Mit den beiden Beschlussszenarien – „weiter so mit der AK-Ordnung wie bislang und eine kleine Arbeitsgruppe für Nachbesserungen in einem Jahr“ contra „rasche Kompetenzverlagerung in die Einrichtungen“ – wurden die 136 anwesenden Delegierten im ehemaligen Eichstätter Stadttheater von der großen Bühne geschickt, um in vier kleineren Foren weiterzudiskutieren.
In allen vier Foren wurde das Verhältnis Bundesebene/Regionalebene, das Verlagern der Kompetenz für die Arbeitsbedingungen auf die Einrichtungsebene und das Thema Budget/Freistellung/Arbeitsweise intensiv beraten.

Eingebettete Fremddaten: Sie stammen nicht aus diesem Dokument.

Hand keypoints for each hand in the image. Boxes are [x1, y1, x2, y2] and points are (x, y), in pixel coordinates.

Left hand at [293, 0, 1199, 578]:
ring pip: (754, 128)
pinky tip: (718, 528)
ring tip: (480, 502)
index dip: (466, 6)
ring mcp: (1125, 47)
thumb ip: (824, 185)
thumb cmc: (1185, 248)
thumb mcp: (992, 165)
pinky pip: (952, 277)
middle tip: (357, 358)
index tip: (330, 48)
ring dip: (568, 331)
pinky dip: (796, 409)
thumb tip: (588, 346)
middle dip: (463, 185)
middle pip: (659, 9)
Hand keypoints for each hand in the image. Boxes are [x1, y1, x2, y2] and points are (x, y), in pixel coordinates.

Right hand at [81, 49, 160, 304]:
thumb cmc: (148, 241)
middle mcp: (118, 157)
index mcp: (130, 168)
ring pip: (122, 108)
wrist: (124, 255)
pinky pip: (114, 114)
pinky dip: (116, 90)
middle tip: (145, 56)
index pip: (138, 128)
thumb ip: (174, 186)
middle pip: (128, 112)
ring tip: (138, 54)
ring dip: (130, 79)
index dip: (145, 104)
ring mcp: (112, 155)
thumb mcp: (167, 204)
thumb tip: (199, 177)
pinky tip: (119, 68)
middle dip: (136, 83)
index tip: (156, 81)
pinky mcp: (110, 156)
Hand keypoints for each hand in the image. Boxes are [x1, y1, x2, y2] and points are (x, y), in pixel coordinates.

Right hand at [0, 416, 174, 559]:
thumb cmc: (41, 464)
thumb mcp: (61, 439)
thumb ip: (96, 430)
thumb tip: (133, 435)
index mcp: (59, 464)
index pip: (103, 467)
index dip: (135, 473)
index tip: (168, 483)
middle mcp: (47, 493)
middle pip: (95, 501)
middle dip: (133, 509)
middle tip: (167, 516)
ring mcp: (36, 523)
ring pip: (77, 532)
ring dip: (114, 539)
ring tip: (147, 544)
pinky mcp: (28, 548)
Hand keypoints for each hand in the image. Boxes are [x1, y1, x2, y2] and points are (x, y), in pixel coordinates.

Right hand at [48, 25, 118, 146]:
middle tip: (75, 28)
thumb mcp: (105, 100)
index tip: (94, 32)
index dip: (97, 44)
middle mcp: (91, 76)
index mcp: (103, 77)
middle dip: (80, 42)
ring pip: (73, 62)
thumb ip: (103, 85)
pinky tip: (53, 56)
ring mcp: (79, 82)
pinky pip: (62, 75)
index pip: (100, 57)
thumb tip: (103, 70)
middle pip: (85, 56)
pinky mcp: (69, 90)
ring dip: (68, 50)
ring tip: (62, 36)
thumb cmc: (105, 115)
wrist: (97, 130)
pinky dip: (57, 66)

Noch am selben Abend wurde aus den Beratungsergebnissen eine neue Abstimmungsvorlage erarbeitet, die wesentliche Elemente beider Anträge in sich vereint:
- Bereits im März oder April 2010 soll einer außerordentlichen Delegiertenversammlung eine Vorlage zu möglichen Änderungen der AK-Ordnung präsentiert werden.
- Dazu richtet der Vorstand eine Arbeitsgruppe ein, die sich aus sechs Mitgliedern der Delegiertenversammlung sowie je drei Vertretern der Dienstgeber- und der Dienstnehmerseite der AK zusammensetzt. Die Organisation liegt beim AK-Geschäftsführer.
- Der Vorstand des DCV erhält den Auftrag, die rechtlichen Bedingungen für eine Entscheidungsdelegation auf die Einrichtungsebene zu prüfen – vorausgesetzt, es herrscht eine wirtschaftlich schwierige Situation.
Nach nochmaliger Diskussion wurde dieser Vorschlag am nächsten Morgen mehrheitlich verabschiedet, so dass auf den DCV im nächsten Frühjahr bereits zum zweiten Mal die Organisation einer außerordentlichen Delegiertenversammlung aufgrund von Pressalien im Arbeitsrecht zukommt.
Noch kein endgültiges Papier zum Ehrenamt
Das von der Kommission „Mitarbeit in der Caritas“ vorgelegte Positionspapier zum Ehrenamt wurde nach zum Teil sehr kontroverser Diskussion von den Delegierten einstimmig als Grundlage gutgeheißen. Allerdings erhält der Vorstand den Auftrag, die Diskussion aus der Delegiertenversammlung aufzugreifen, ins Papier einzuarbeiten und dann dem Caritasrat zum Beschluss vorzulegen. Darüber hinaus sollen Vorstand und Caritasrat überlegen, wie eine weitere oder weitergehende Position zum bürgerschaftlichen Engagement erarbeitet werden kann. Präsident Peter Neher drückte in seiner Schlussrede sein Befremden über die Diskussion aus und mag damit die Befindlichkeit so mancher Zuhörer getroffen haben, dass hier Dinge diskutiert wurden, die lediglich zwischen den Zeilen zu lesen sind. Die neue caritas wird zum gegebenen Zeitpunkt mehr dazu berichten.